Oklahoma restaurant offers free meal to dumpster diver: How restaurants help the hungry

Many restaurants around the world offer programs to help the needy and to allow customers to help each other. Here's how some of the programs work.

Bebeto Matthews/AP Photo
In this March 12, 2015 photo a line forms at the entrance to The Little Beet during lunchtime at the restaurant in New York. For years, healthy chains have sputtered and flopped but The Little Beet chef Franklin Becker, who’s opening seven more restaurants in the New York area this year, says the demand is growing. “That’s what people want to eat. They want honest foods now.”

When Ashley Jiron, owner of the Warr Acres, Okla.-based restaurant P.B. Jams, noticed that someone had been going through the restaurant’s dumpsters looking for food, she decided to offer the stranger a meal. P.B. Jams is one of many restaurants around the world that have extended a helping hand to the hungry.

Jiron posted a sign on the dumpster as well as the restaurant door offering the person a free peanut butter and jelly sandwich, fresh vegetables, and a glass of water, no questions asked, because they are “a human being, and worth more than a meal from a dumpster.”

“I think we’ve all been in that position where we needed someone’s help and we just needed someone to extend that hand and if I can be that one person to extend that hand to another human being then I will definitely do it,” Jiron told KFOR News.

While the person has not yet come in to claim their PB&J, Jiron is determined to keep the sign up until they do, realizing that pride and embarrassment could be keeping them away. This has been an issue for other restaurants that attempt to feed those who struggle to afford food.

Panera Bread began offering a pay-what-you-can option for its turkey chili in 2013. The dish had a $5.89 suggested price, but customers were encouraged to pay more if they could afford it so that those who genuinely couldn't would be able to get the filling meal for less, or for free. However, after an initial surge of interest in the program, customers forgot that it was an option. Many Panera locations are in affluent areas where there were fewer people to benefit from reduced price meals.

However, the idea has caught on around the world and proven more successful elsewhere, including SAME Cafe in Denver, Colo.; Soul Kitchen in Red Bank, N.J.; Pay As You Please in Killarney, Ireland; and De Culinaire Werkplaats, Amsterdam.

In Philadelphia, Mason Wartman, who owns Rosa’s Fresh Pizza, adopted the policy that, for $1, customers can pay for a slice of pizza for the next person who comes in and cannot afford it. Wartman puts post-it notes on the wall to represent each prepaid slice. Those in need can come in, take a post-it, and trade it for a slice of pizza. Customers have donated 8,500 slices of pizza in the first nine months of the program, and the restaurant feeds 30 to 40 homeless people every day.

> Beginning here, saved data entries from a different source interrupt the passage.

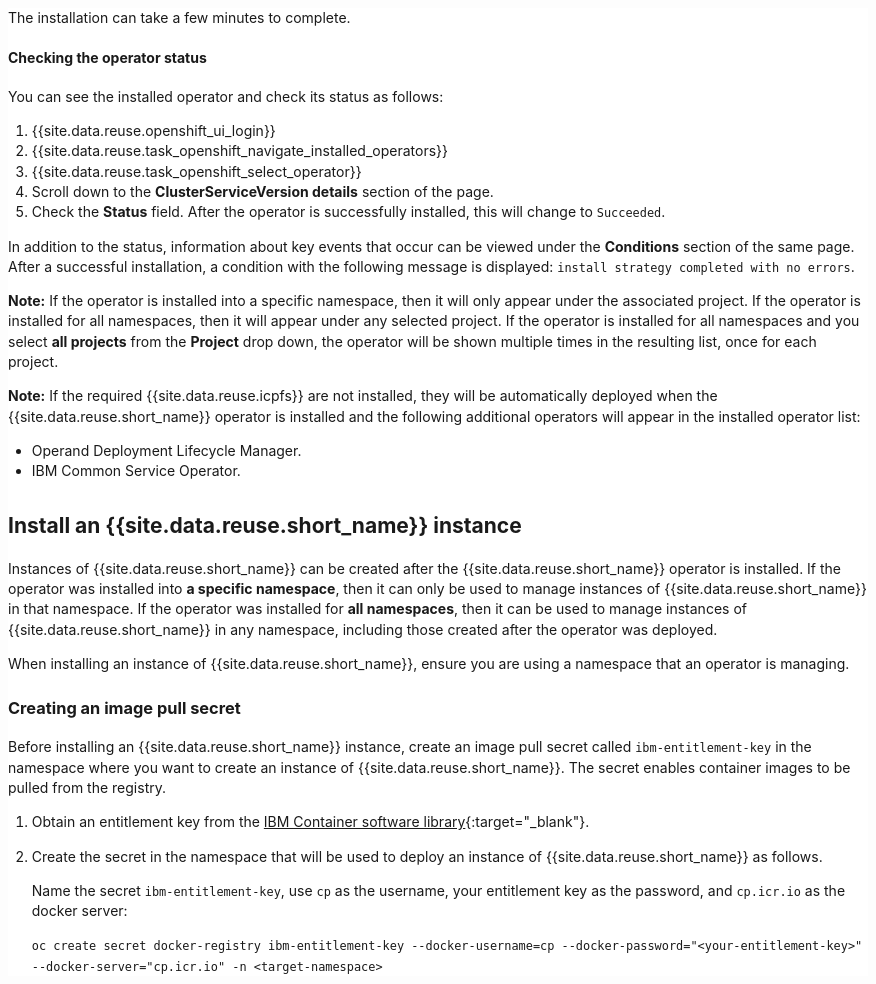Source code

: The installation can take a few minutes to complete.

#### Checking the operator status

You can see the installed operator and check its status as follows:

1. {{site.data.reuse.openshift_ui_login}}
2. {{site.data.reuse.task_openshift_navigate_installed_operators}}
3. {{site.data.reuse.task_openshift_select_operator}}
4. Scroll down to the **ClusterServiceVersion details** section of the page.
5. Check the **Status** field. After the operator is successfully installed, this will change to `Succeeded`.

In addition to the status, information about key events that occur can be viewed under the **Conditions** section of the same page. After a successful installation, a condition with the following message is displayed: `install strategy completed with no errors`.

**Note:** If the operator is installed into a specific namespace, then it will only appear under the associated project. If the operator is installed for all namespaces, then it will appear under any selected project. If the operator is installed for all namespaces and you select **all projects** from the **Project** drop down, the operator will be shown multiple times in the resulting list, once for each project.

**Note:** If the required {{site.data.reuse.icpfs}} are not installed, they will be automatically deployed when the {{site.data.reuse.short_name}} operator is installed and the following additional operators will appear in the installed operator list:

- Operand Deployment Lifecycle Manager.
- IBM Common Service Operator.

## Install an {{site.data.reuse.short_name}} instance

Instances of {{site.data.reuse.short_name}} can be created after the {{site.data.reuse.short_name}} operator is installed. If the operator was installed into **a specific namespace**, then it can only be used to manage instances of {{site.data.reuse.short_name}} in that namespace. If the operator was installed for **all namespaces**, then it can be used to manage instances of {{site.data.reuse.short_name}} in any namespace, including those created after the operator was deployed.

When installing an instance of {{site.data.reuse.short_name}}, ensure you are using a namespace that an operator is managing.

### Creating an image pull secret

Before installing an {{site.data.reuse.short_name}} instance, create an image pull secret called `ibm-entitlement-key` in the namespace where you want to create an instance of {{site.data.reuse.short_name}}. The secret enables container images to be pulled from the registry.

1. Obtain an entitlement key from the [IBM Container software library](https://myibm.ibm.com/products-services/containerlibrary){:target="_blank"}.
2. Create the secret in the namespace that will be used to deploy an instance of {{site.data.reuse.short_name}} as follows.

   Name the secret `ibm-entitlement-key`, use `cp` as the username, your entitlement key as the password, and `cp.icr.io` as the docker server:

   `oc create secret docker-registry ibm-entitlement-key --docker-username=cp --docker-password="<your-entitlement-key>" --docker-server="cp.icr.io" -n <target-namespace>`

According to Wartman, who was interviewed on "The Ellen DeGeneres Show" in January, the program has created a culture of paying it forward. Some customers who were previously homeless and have since pulled themselves out of extreme poverty have returned to Rosa’s to buy a slice for another in need.

In Doha, Qatar, one of the richest places on earth, the restaurant Zaiqa offers free food to those who cannot afford it. Owners Shadab and Nishab Khan, serve a large population of migrant workers in the industrial area of Doha, which fuels the country’s expansion at the expense of the workers who are often not paid on time, or at all.

The brothers have also seen people refuse to take the food for nothing, and are working to make the process of accepting free food less embarrassing for their customers.

"We are putting a refrigerator outside, so this refrigerator won't have a lock. It will be facing the road and it will have packets of food with dates on them,” Shadab Khan told Yahoo News. “So anybody who wants to take it, he doesn't have to come inside.”